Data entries
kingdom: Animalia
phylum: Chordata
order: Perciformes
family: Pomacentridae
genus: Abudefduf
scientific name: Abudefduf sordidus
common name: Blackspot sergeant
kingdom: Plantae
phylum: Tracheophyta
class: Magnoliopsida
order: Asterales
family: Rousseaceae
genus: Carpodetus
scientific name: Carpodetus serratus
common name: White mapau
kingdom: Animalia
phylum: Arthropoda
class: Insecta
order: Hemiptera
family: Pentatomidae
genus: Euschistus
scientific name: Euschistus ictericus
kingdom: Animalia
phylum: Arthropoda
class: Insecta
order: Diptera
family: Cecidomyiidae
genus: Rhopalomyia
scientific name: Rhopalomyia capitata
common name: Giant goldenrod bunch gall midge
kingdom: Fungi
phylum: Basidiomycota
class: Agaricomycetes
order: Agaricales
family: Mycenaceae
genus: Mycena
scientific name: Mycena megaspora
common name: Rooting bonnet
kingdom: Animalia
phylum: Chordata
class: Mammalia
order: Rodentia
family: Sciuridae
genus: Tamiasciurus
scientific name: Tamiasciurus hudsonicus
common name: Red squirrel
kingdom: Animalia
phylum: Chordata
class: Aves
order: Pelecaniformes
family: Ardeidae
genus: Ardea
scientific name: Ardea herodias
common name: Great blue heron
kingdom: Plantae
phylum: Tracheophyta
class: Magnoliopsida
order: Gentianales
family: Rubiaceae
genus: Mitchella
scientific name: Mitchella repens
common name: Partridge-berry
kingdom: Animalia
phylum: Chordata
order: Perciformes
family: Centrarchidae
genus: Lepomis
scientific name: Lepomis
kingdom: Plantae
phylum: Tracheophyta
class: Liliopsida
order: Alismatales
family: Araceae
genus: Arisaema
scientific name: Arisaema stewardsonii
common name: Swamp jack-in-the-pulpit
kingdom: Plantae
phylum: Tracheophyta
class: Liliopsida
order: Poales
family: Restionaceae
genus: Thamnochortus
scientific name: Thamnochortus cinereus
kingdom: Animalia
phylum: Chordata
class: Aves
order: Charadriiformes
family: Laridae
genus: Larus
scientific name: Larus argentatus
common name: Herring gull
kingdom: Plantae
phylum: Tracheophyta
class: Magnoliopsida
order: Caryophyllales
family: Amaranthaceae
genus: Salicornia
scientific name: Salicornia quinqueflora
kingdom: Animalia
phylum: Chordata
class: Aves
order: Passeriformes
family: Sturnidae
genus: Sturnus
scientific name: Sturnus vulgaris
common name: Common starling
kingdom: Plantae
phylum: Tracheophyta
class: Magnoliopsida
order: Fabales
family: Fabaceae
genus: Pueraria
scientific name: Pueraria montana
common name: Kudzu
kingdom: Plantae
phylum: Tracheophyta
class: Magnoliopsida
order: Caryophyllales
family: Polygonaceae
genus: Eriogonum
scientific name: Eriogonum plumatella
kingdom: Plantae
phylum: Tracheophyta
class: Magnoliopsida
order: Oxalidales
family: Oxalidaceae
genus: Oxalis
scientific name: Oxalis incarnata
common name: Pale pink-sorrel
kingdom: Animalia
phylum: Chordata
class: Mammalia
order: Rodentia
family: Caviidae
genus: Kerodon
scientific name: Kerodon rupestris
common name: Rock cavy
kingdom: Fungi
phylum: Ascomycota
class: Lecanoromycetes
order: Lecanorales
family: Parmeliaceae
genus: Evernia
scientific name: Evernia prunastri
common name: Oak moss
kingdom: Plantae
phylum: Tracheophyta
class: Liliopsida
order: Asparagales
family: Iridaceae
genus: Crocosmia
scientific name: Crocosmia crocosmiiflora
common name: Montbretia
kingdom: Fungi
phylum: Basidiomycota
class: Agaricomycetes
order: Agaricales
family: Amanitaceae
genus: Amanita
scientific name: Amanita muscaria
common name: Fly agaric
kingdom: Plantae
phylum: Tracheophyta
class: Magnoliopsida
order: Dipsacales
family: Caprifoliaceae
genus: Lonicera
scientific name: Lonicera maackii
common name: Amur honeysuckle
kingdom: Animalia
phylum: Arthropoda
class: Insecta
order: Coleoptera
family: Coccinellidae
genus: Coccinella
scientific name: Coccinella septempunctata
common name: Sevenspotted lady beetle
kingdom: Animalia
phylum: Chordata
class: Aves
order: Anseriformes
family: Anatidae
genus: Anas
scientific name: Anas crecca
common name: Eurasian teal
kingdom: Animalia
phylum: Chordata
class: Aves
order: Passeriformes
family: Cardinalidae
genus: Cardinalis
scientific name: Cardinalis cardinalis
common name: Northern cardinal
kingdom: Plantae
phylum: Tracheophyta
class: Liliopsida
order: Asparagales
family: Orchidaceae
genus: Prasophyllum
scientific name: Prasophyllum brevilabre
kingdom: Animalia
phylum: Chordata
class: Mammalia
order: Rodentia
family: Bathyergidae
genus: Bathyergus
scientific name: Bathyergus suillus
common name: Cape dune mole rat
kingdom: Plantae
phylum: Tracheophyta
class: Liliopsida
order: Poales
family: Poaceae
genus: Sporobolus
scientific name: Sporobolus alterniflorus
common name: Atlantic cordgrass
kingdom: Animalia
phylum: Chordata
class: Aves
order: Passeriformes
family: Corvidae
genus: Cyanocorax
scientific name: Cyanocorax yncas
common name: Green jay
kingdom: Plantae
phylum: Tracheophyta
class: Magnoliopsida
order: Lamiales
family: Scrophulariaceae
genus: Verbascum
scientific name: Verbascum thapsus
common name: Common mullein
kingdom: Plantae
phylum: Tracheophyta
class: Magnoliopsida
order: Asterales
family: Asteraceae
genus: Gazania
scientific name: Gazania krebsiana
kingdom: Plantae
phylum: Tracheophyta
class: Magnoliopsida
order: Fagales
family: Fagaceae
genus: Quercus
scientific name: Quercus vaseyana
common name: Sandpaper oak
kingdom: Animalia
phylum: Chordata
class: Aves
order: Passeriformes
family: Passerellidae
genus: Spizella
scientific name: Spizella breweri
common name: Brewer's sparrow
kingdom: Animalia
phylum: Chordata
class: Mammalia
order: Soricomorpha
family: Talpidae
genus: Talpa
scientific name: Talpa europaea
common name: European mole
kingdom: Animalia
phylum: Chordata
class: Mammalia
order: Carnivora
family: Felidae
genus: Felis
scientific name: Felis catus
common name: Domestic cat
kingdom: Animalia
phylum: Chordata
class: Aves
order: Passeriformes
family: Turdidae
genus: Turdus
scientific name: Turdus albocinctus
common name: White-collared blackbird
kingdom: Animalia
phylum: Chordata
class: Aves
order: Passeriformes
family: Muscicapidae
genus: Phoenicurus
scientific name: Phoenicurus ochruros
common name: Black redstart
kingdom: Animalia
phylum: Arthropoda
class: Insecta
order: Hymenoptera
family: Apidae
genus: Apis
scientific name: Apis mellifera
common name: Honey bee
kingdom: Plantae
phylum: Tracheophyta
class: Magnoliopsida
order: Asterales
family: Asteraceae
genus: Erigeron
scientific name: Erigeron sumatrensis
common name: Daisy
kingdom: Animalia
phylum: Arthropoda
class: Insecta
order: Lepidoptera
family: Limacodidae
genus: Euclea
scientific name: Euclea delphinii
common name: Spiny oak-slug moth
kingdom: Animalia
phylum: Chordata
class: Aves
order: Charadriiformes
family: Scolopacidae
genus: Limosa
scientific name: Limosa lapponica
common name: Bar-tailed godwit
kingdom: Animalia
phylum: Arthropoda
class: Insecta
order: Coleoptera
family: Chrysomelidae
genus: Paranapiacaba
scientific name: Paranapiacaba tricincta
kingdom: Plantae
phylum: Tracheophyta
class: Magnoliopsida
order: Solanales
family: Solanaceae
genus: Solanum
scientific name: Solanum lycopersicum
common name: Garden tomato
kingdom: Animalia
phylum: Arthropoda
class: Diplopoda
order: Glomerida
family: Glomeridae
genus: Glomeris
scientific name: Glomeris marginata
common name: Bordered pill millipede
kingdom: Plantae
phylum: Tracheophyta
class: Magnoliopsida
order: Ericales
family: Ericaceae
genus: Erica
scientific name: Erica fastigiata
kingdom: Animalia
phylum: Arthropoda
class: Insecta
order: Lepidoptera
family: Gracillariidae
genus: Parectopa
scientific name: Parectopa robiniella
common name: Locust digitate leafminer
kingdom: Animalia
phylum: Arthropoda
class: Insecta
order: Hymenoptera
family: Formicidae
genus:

Exercise description: Output the lines between the one holding "family: Mycenaceae" and the one holding "scientific name: Mitchella repens", inclusive, as a Markdown table with the columns No. and Line. Number each row, and leave out any blank lines.

Task response:
| No. | Line |
|---|---|
| 1 | family: Mycenaceae |
| 2 | genus: Mycena |
| 3 | scientific name: Mycena megaspora |
| 4 | common name: Rooting bonnet |
| 5 | kingdom: Animalia |
| 6 | phylum: Chordata |
| 7 | class: Mammalia |
| 8 | order: Rodentia |
| 9 | family: Sciuridae |
| 10 | genus: Tamiasciurus |
| 11 | scientific name: Tamiasciurus hudsonicus |
| 12 | common name: Red squirrel |
| 13 | kingdom: Animalia |
| 14 | phylum: Chordata |
| 15 | class: Aves |
| 16 | order: Pelecaniformes |
| 17 | family: Ardeidae |
| 18 | genus: Ardea |
| 19 | scientific name: Ardea herodias |
| 20 | common name: Great blue heron |
| 21 | kingdom: Plantae |
| 22 | phylum: Tracheophyta |
| 23 | class: Magnoliopsida |
| 24 | order: Gentianales |
| 25 | family: Rubiaceae |
| 26 | genus: Mitchella |
| 27 | scientific name: Mitchella repens |